— begin Dataset records —

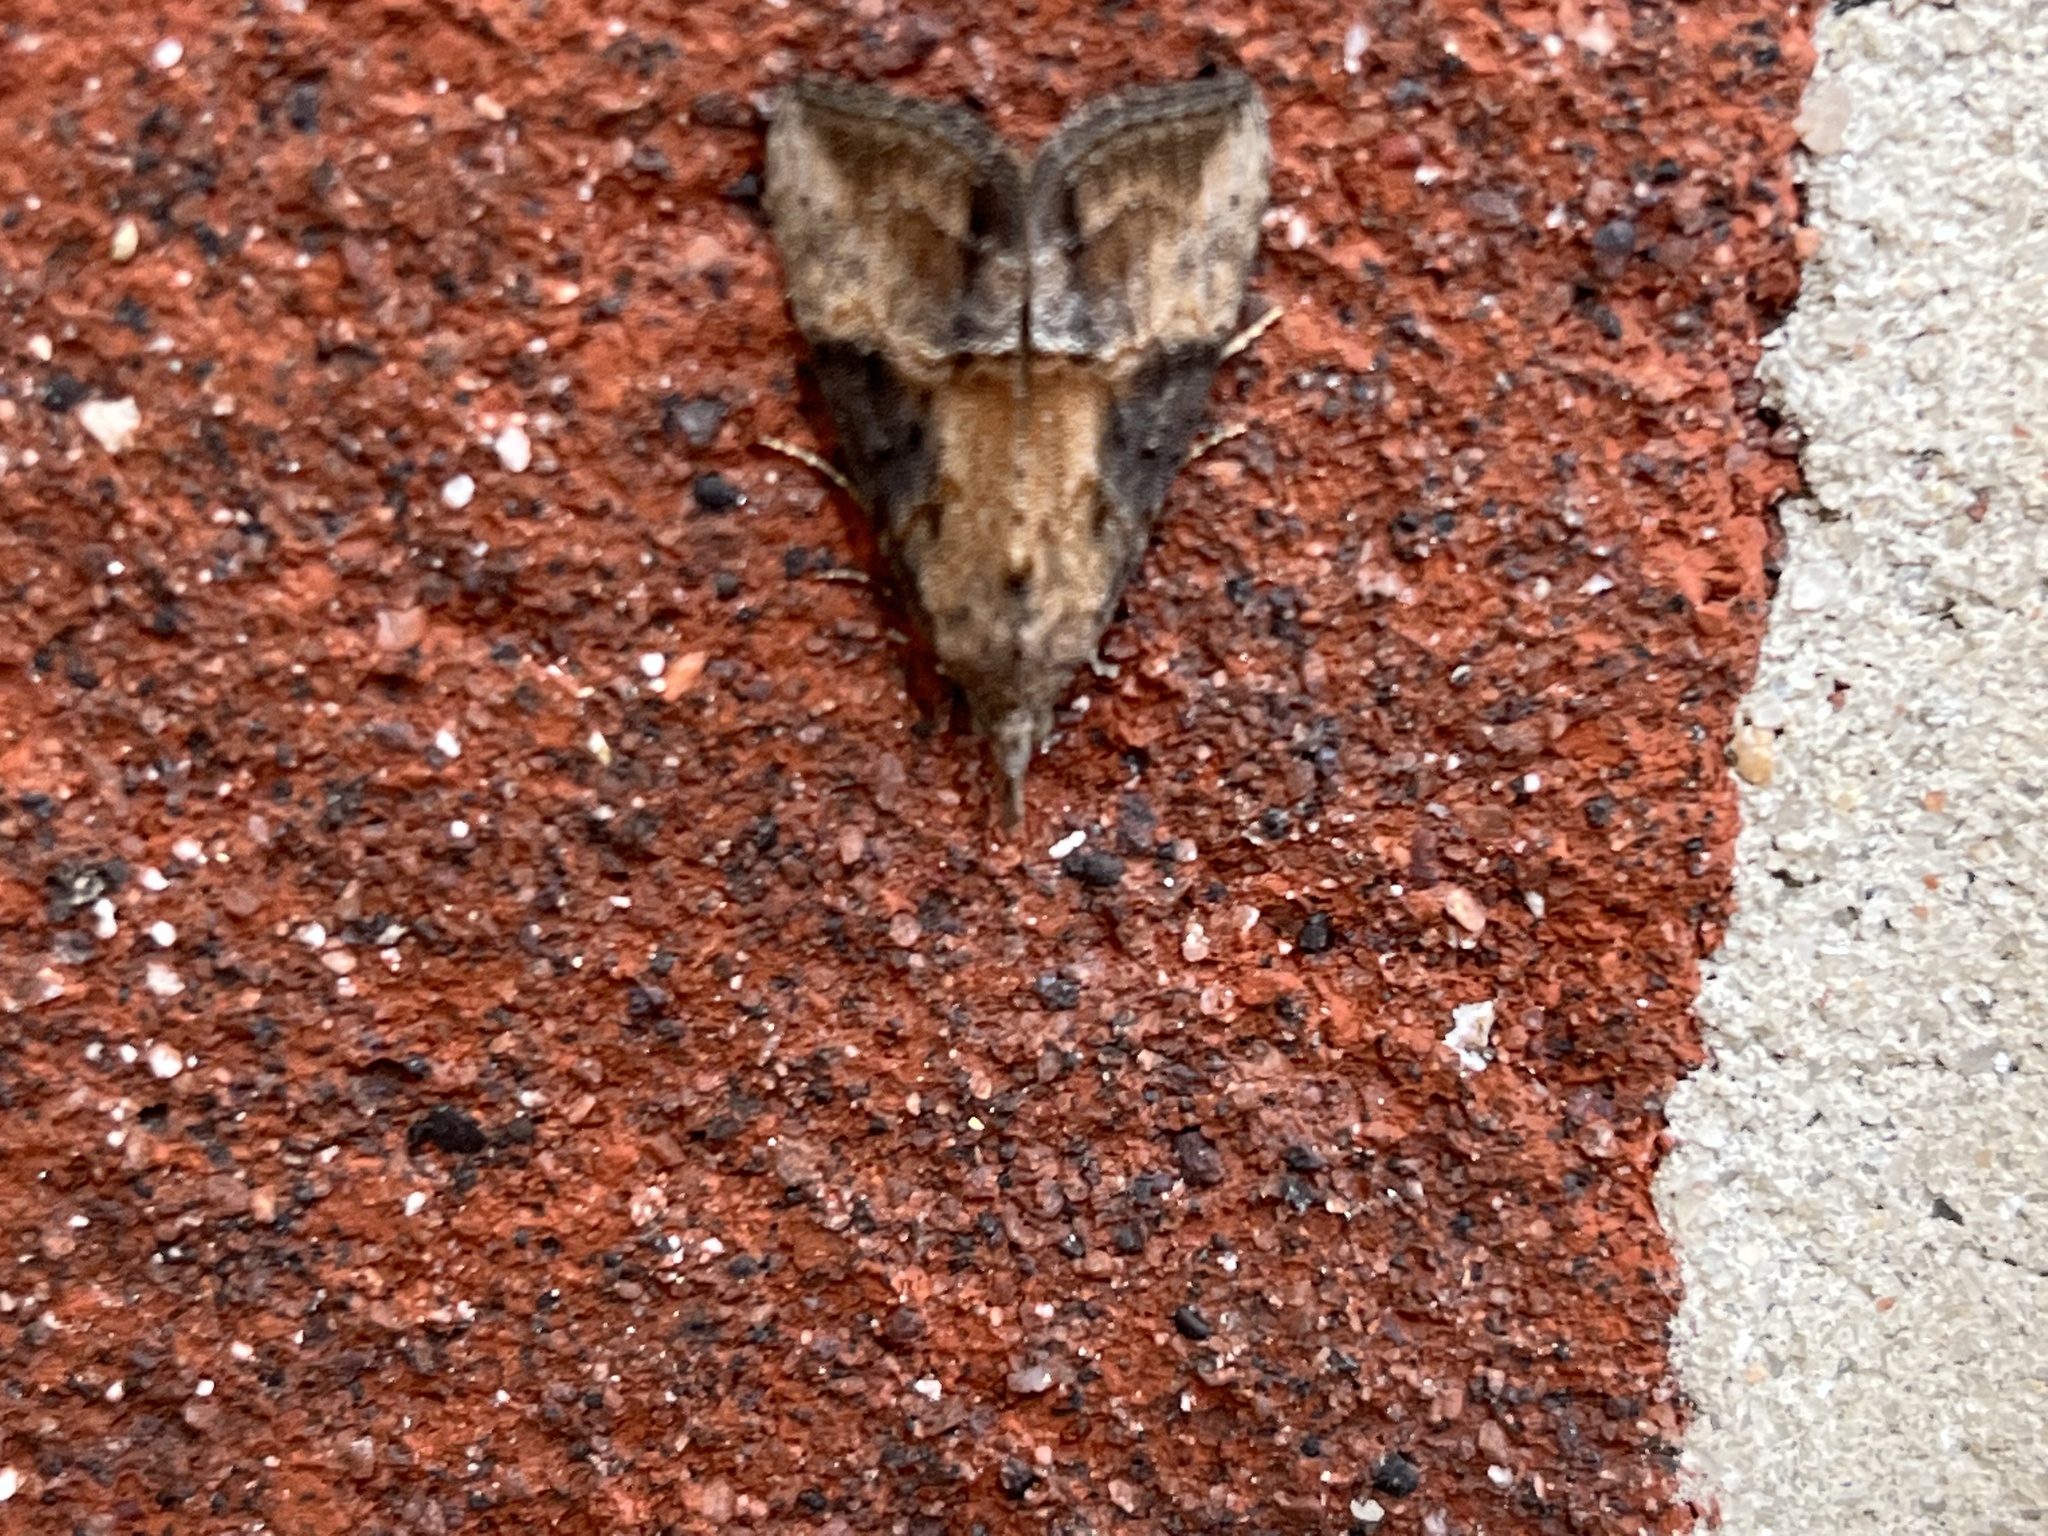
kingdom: Animalia
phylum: Arthropoda
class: Insecta
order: Lepidoptera
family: Erebidae
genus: Hypena
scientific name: Hypena scabra
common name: Green cloverworm
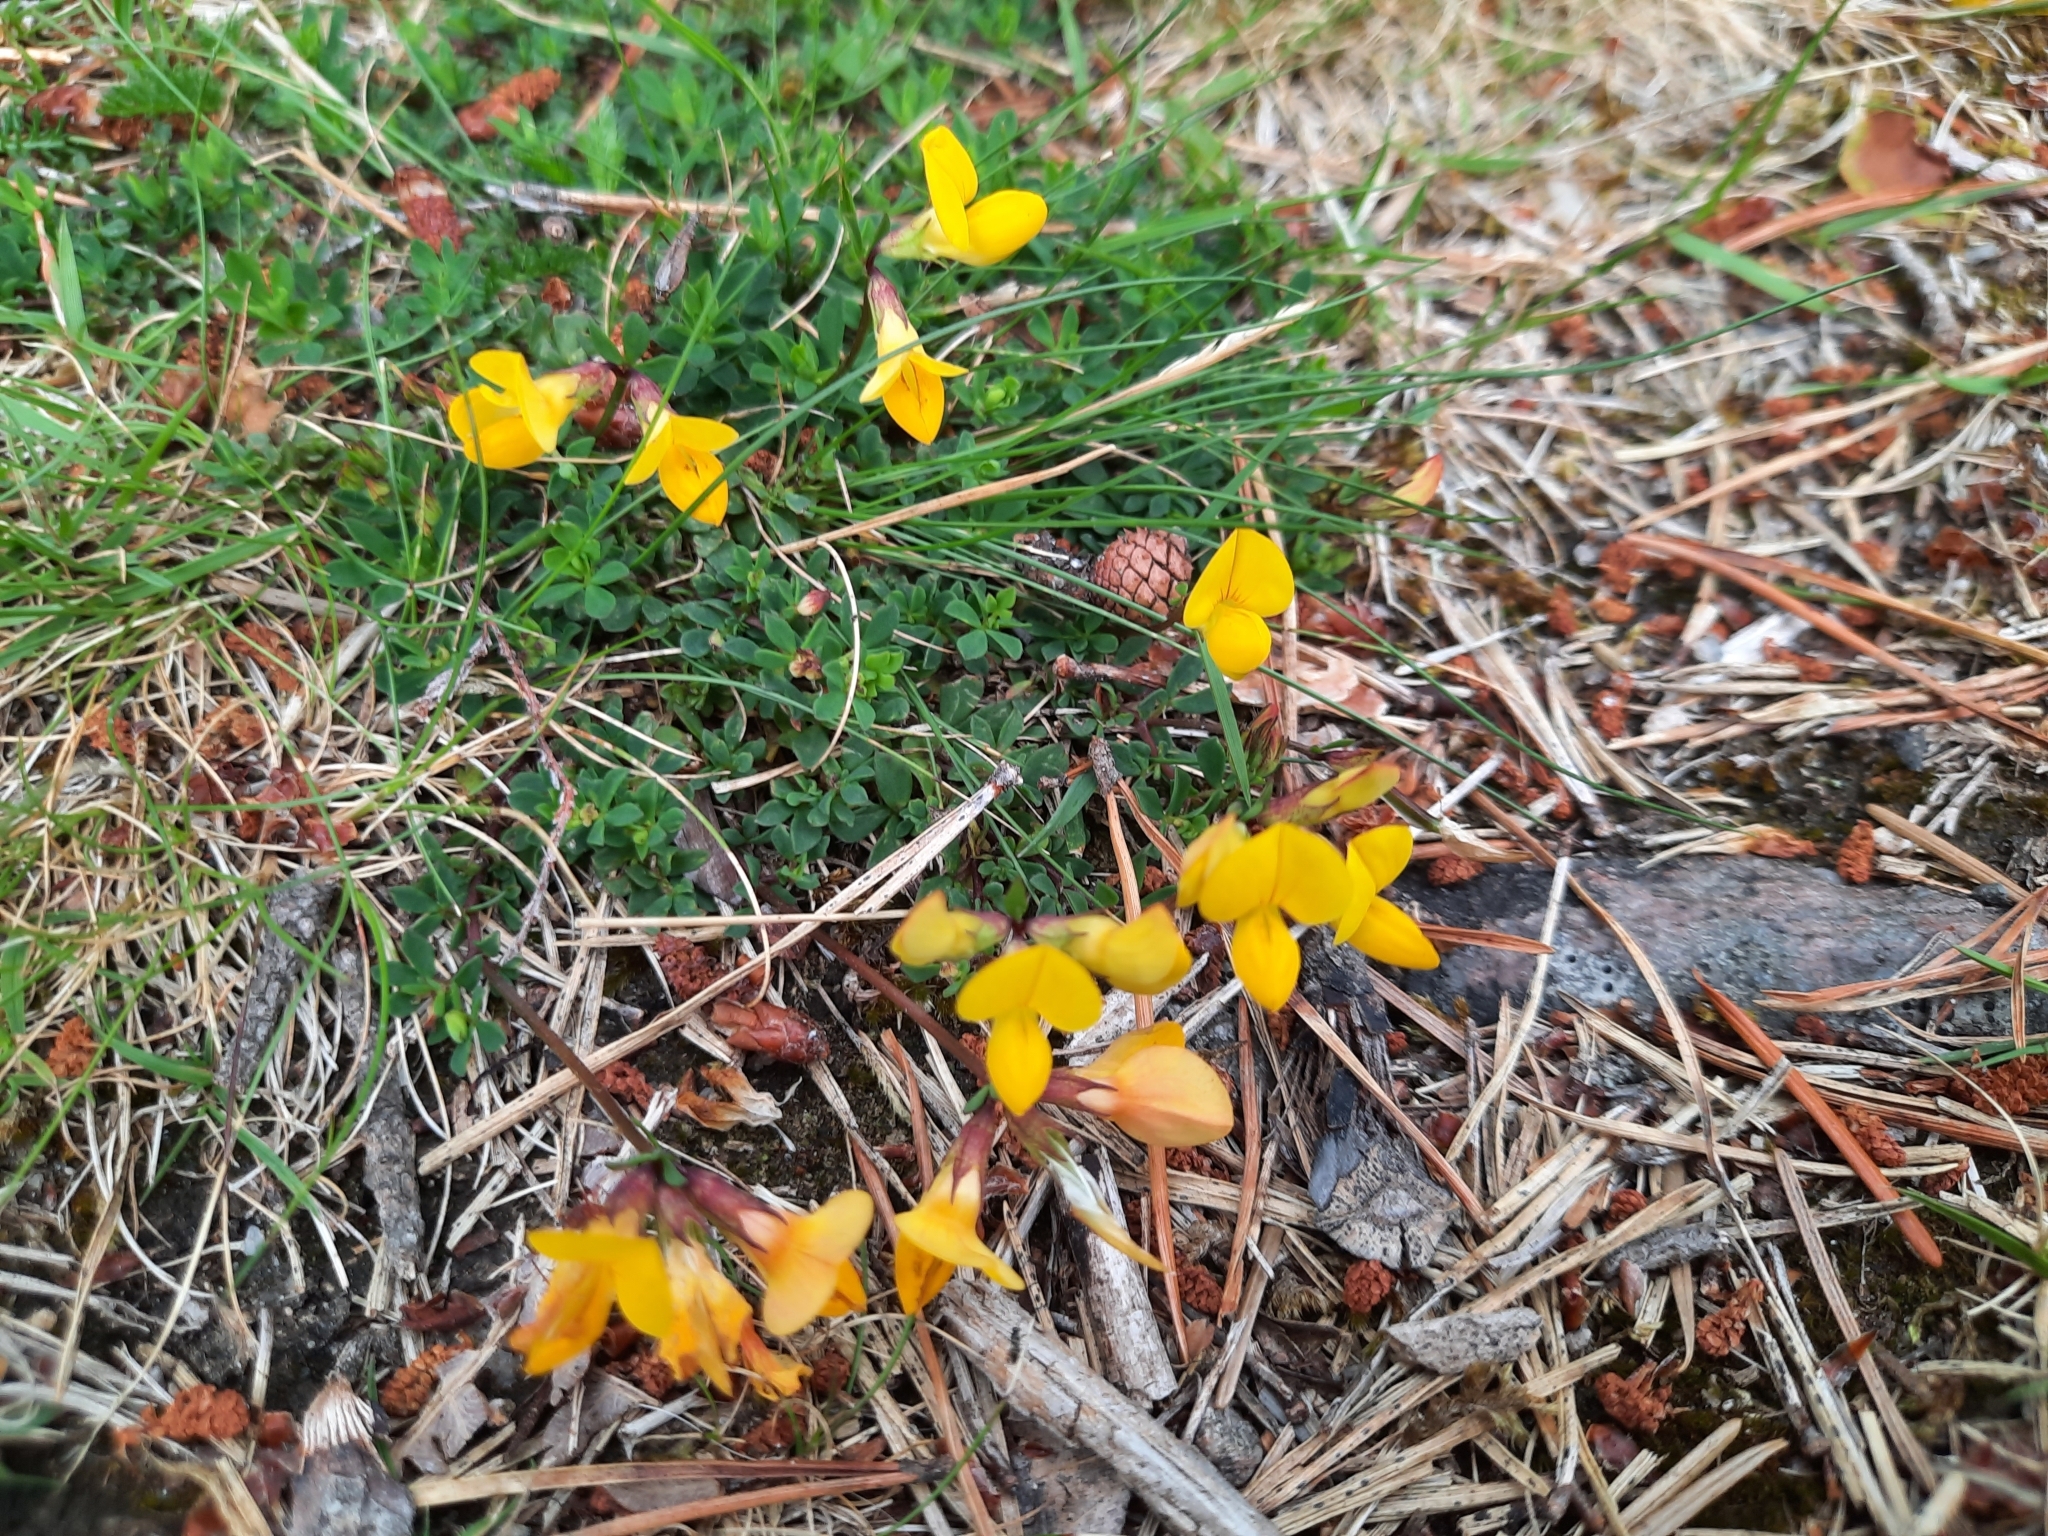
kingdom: Plantae
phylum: Tracheophyta
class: Magnoliopsida
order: Fabales
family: Fabaceae
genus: Lotus
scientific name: Lotus corniculatus
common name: Common bird's-foot-trefoil
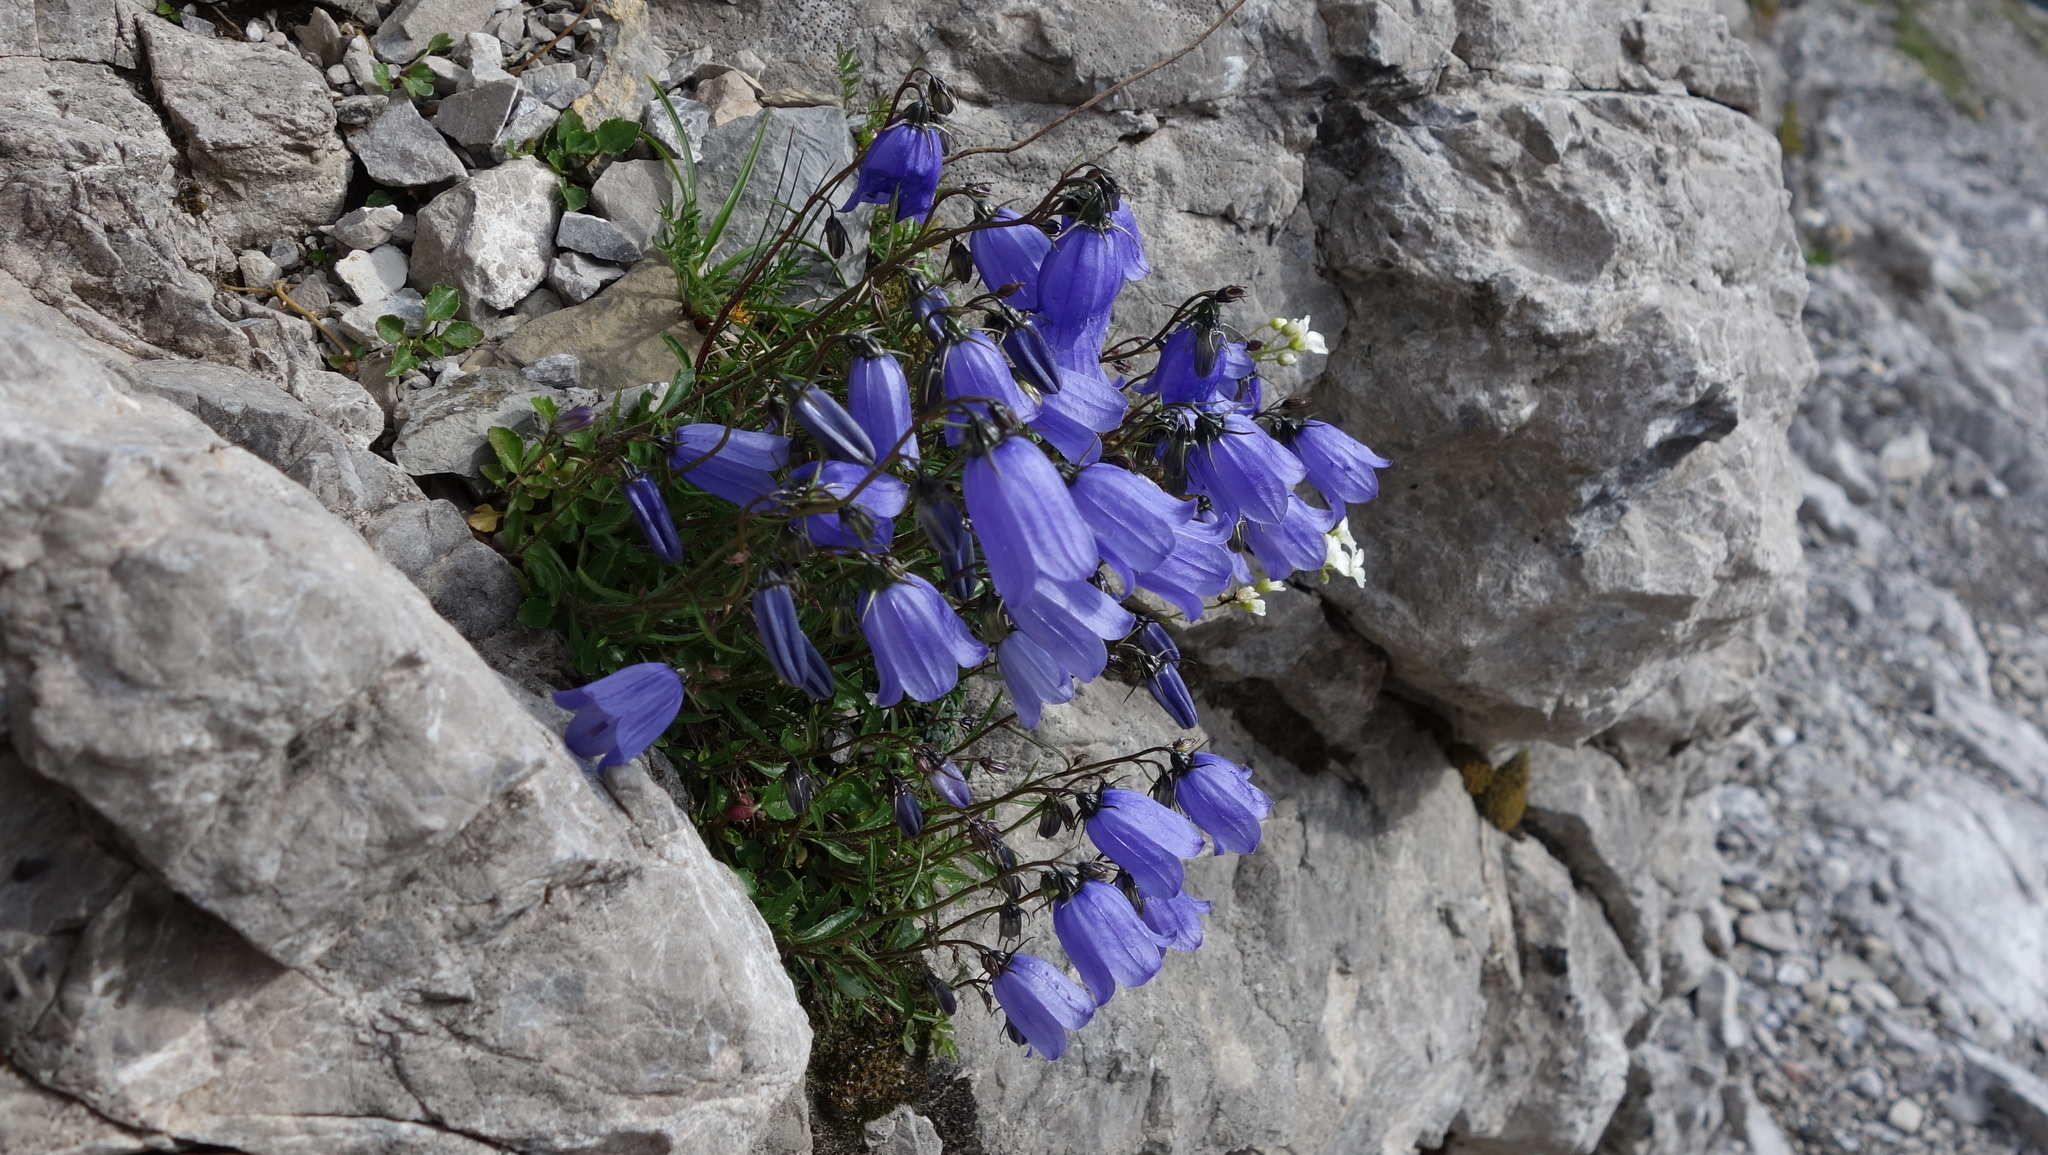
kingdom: Plantae
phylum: Tracheophyta
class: Magnoliopsida
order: Asterales
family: Campanulaceae
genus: Campanula
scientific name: Campanula cochleariifolia
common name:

— end Dataset records —

• _Task objective_
Return every line of the records above verbatim, omitting the pictures.

• _Exercise solution_
kingdom: Animalia
phylum: Arthropoda
class: Insecta
order: Lepidoptera
family: Erebidae
genus: Hypena
scientific name: Hypena scabra
common name: Green cloverworm
kingdom: Plantae
phylum: Tracheophyta
class: Magnoliopsida
order: Fabales
family: Fabaceae
genus: Lotus
scientific name: Lotus corniculatus
common name: Common bird's-foot-trefoil
kingdom: Plantae
phylum: Tracheophyta
class: Magnoliopsida
order: Asterales
family: Campanulaceae
genus: Campanula
scientific name: Campanula cochleariifolia
common name:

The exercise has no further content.